WHAT THIS TASK INVOLVES
Lines holding the word "your" must be located in the listing below and copied.

RECORDS PROVIDED

....

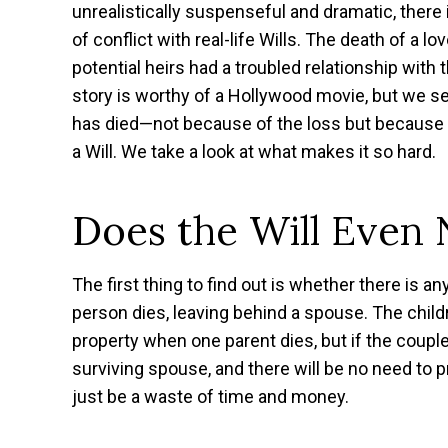
unrealistically suspenseful and dramatic, there
of conflict with real-life Wills. The death of a 
potential heirs had a troubled relationship with
story is worthy of a Hollywood movie, but we s
has died—not because of the loss but because of
a Will. We take a look at what makes it so hard.
Does the Will Even 
The first thing to find out is whether there is a
person dies, leaving behind a spouse. The chi
property when one parent dies, but if the couple’
surviving spouse, and there will be no need to pro
just be a waste of time and money.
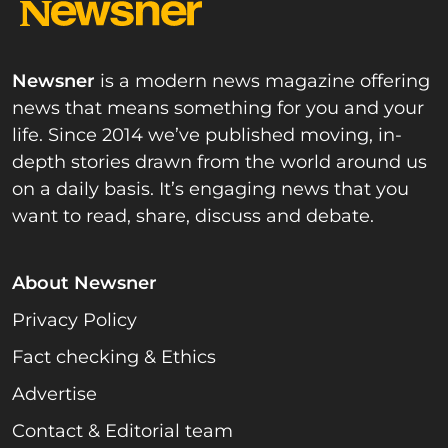
Newsner
is a modern news magazine offering
news that means something for you and your
life. Since 2014 we’ve published moving, in-
depth stories drawn from the world around us
on a daily basis. It’s engaging news that you
want to read, share, discuss and debate.
About Newsner
Privacy Policy
Fact checking & Ethics
Advertise
Contact & Editorial team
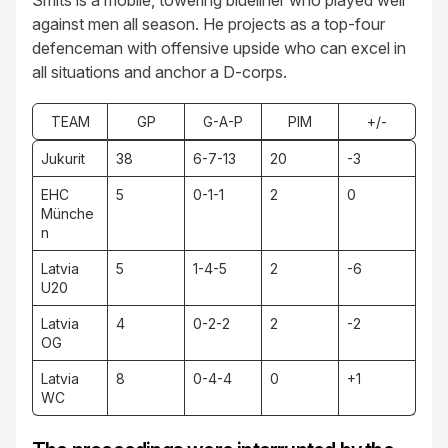
Smits is a mobile, towering blueliner who played well
against men all season. He projects as a top-four
defenceman with offensive upside who can excel in
all situations and anchor a D-corps.
TEAM
GP
G-A-P
PIM
+/-
Jukurit
38
6-7-13
20
-3
EHC
5
0-1-1
2
0
Münche
n
Latvia
5
1-4-5
2
-6
U20
Latvia
4
0-2-2
2
-2
OG
Latvia
8
0-4-4
0
+1
WC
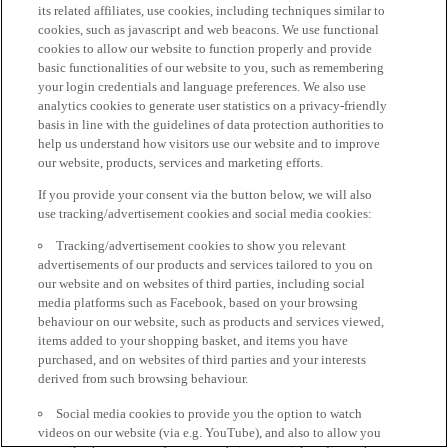
its related affiliates, use cookies, including techniques similar to
cookies, such as javascript and web beacons. We use functional
cookies to allow our website to function properly and provide
basic functionalities of our website to you, such as remembering
your login credentials and language preferences. We also use
analytics cookies to generate user statistics on a privacy-friendly
basis in line with the guidelines of data protection authorities to
help us understand how visitors use our website and to improve
our website, products, services and marketing efforts.
If you provide your consent via the button below, we will also
use tracking/advertisement cookies and social media cookies:
Tracking/advertisement cookies to show you relevant
advertisements of our products and services tailored to you on
our website and on websites of third parties, including social
media platforms such as Facebook, based on your browsing
behaviour on our website, such as products and services viewed,
items added to your shopping basket, and items you have
purchased, and on websites of third parties and your interests
derived from such browsing behaviour.
Social media cookies to provide you the option to watch
videos on our website (via e.g. YouTube), and also to allow you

....

ANSWER TO THE EXERCISE
news that means something for you and your
your login credentials and language preferences. We also use
If you provide your consent via the button below, we will also
media platforms such as Facebook, based on your browsing
items added to your shopping basket, and items you have
purchased, and on websites of third parties and your interests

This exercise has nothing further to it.